University Writing Program Seeks Presenters for Writing Conference
The UNC Charlotte University Writing Program’s Fall 2016 Writing Conference, “Transcendent Literacies.” will take place on October 28, 2016 at UNC Charlotte Center City.
Students, teachers, administrators, and researchers may submit proposals in a variety of formats to foster discussion, conversation, connections, and new partnerships across various borders. Submissions will be accepted until April 22, 2016. More information on the conference can be found on the conference website.
As students and professionals continue to adapt their writing to a variety of new contexts, scenes, and situations, the conference will consider how writers prepare for the complex literacies of an increasingly connected, global space.
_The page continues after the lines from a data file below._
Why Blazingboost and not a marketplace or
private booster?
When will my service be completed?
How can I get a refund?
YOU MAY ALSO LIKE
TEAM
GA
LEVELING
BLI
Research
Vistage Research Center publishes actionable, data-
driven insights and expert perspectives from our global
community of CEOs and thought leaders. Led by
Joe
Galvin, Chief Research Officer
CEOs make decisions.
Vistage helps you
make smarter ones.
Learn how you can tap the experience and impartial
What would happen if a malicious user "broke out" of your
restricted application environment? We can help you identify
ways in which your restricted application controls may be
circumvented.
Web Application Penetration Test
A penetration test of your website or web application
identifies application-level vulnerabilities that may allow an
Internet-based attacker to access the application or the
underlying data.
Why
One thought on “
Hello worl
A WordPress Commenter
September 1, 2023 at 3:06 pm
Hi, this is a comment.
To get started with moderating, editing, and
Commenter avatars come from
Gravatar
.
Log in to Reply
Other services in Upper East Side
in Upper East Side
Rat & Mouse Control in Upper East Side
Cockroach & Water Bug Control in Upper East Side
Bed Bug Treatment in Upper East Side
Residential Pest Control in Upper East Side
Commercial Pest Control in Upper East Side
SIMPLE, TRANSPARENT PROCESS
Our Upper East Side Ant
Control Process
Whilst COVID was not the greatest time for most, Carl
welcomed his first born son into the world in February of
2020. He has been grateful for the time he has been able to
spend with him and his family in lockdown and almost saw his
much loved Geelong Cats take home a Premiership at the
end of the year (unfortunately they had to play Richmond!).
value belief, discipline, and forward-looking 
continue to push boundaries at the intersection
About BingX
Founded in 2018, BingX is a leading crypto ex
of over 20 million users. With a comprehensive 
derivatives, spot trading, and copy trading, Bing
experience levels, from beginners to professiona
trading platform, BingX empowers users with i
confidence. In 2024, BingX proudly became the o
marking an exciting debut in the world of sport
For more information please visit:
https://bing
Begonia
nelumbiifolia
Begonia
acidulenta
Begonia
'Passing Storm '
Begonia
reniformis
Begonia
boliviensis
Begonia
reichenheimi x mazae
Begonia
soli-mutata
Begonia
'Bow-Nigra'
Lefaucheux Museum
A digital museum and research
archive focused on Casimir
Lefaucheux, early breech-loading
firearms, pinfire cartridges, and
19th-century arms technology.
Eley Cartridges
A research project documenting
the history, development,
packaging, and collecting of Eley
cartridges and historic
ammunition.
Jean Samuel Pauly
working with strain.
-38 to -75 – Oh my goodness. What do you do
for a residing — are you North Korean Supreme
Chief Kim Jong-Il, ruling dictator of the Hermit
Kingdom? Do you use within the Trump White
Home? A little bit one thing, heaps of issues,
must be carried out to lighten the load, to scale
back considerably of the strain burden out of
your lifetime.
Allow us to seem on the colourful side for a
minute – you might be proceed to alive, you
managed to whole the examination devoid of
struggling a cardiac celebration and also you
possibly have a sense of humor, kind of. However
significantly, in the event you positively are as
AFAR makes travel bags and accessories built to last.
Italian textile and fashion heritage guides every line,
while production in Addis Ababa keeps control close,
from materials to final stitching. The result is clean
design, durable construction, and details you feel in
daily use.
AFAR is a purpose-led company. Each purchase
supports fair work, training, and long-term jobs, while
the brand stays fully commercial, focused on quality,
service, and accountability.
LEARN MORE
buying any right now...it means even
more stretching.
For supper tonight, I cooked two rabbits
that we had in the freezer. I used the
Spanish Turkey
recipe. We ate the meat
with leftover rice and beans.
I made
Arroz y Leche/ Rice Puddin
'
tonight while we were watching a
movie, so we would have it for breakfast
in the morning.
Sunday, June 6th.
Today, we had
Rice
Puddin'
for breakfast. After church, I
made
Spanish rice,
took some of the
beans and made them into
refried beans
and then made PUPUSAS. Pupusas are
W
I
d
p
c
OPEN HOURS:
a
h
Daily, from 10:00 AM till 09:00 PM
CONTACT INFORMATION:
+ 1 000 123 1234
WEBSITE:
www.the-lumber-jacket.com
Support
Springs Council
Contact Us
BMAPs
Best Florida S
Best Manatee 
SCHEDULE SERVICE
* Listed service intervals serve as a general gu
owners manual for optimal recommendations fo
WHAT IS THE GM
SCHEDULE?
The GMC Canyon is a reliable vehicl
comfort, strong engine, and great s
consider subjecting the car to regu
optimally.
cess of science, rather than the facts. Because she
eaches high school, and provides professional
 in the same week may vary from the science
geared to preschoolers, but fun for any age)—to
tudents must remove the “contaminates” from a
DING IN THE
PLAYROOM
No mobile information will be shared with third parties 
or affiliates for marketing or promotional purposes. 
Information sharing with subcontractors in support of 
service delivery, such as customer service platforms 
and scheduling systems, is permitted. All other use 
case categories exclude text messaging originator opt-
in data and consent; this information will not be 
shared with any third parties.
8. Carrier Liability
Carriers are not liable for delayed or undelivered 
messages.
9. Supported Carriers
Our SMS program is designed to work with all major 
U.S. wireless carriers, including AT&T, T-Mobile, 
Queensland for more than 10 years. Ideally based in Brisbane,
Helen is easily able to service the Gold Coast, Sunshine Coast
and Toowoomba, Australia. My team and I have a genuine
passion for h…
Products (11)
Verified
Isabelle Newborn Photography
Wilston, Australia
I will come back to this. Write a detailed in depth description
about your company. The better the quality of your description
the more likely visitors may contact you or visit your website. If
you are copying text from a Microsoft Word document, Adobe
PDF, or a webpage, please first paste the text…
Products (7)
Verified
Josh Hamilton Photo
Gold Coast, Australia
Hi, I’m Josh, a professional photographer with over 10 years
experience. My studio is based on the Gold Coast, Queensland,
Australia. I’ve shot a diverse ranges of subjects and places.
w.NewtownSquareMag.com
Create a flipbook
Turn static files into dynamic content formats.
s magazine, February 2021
The conference aims to explore and discuss how writers can be prepared to function across/without borders, build on traditional frameworks or build additional frameworks for 21st century literacies.
The University Writing Program hopes to foster conversation about writing praxis across a variety of cultural, disciplinary, and institutional borders, transforming the way we “do” writing in our own contexts, organizers say.
Possible topics include, but are not limited to:
- Literacies across cultural borders
- Transcultural/transnational/translingual rhetorics and writing education
- Writing transfer across contexts and sites (K12 to college, community college to 4-year institution, FYC to writing in disciplines, academic to workplace settings and vice versa)
- Reading and writing in virtual spaces and their impact on writing
- Genres across borders/Genre meshing/Genre camouflaging
- Social media and its impact on academic writing
- Technology, coding and emerging digital literacies
- Print ↔ Digital
The University Writing Program will move beyond the tradition of presenters reading papers to encourage a variety of formats, including master classes, interactive workshops and seminars, roundtables, fishbowl discussions, round robins, campfire sessions, and works-in-progress sessions.
Individual presentation submissions should be no more than 300 words or the equivalent Multi-Modal proposal, explaining both the purpose of the proposed session and the submitter’s overall plan for a 15-20-minute time frame. Group submissions should be no more than 800 words or the equivalent Multi-Modal proposal, explaining both the purpose of the session and the overall plan for a 75-minute time frame.